(DIRECTIONS):
Look through the material below and show every line with the word "input".

=-=-=-=-=

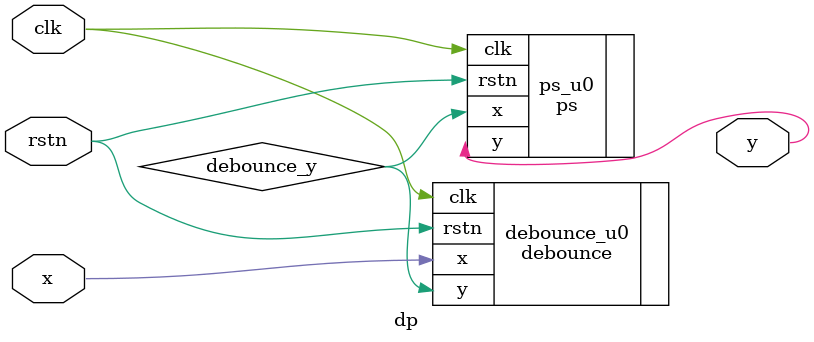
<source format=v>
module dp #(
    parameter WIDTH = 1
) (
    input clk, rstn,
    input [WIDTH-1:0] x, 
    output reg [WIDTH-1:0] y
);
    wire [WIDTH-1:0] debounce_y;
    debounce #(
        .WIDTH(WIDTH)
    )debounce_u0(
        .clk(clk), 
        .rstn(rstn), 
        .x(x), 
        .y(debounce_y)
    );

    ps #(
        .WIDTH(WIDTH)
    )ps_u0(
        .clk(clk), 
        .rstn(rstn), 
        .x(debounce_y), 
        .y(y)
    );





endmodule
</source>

=-=-=-=-=

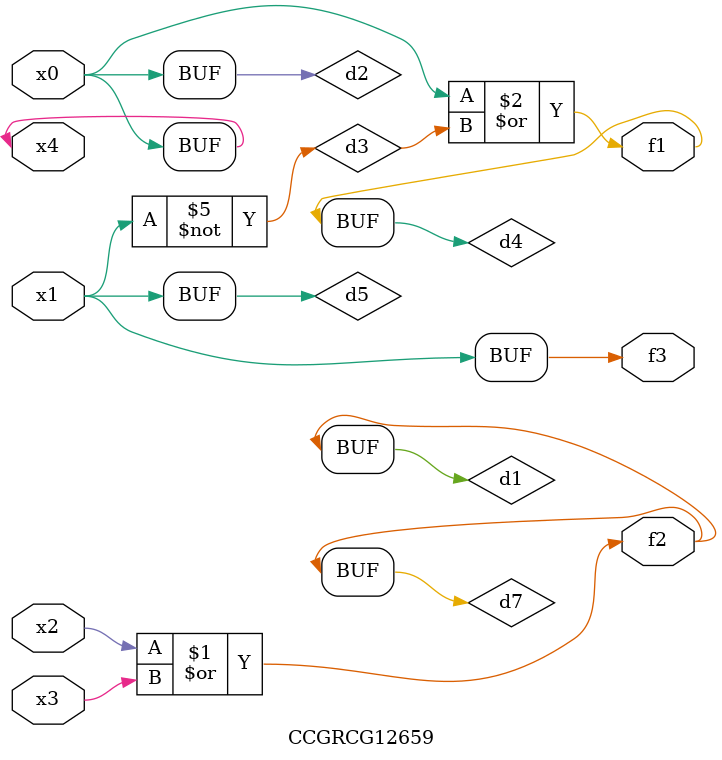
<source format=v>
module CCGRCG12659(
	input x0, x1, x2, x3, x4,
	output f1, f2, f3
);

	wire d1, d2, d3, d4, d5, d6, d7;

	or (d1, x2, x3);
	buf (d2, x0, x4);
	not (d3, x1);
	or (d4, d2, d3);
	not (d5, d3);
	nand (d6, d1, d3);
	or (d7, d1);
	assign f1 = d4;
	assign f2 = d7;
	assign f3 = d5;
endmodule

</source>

=-=-=-=-=

(RESPONSE FOR THIS EXERCISE):
    input clk, rstn,
    input [WIDTH-1:0] x, 
	input x0, x1, x2, x3, x4,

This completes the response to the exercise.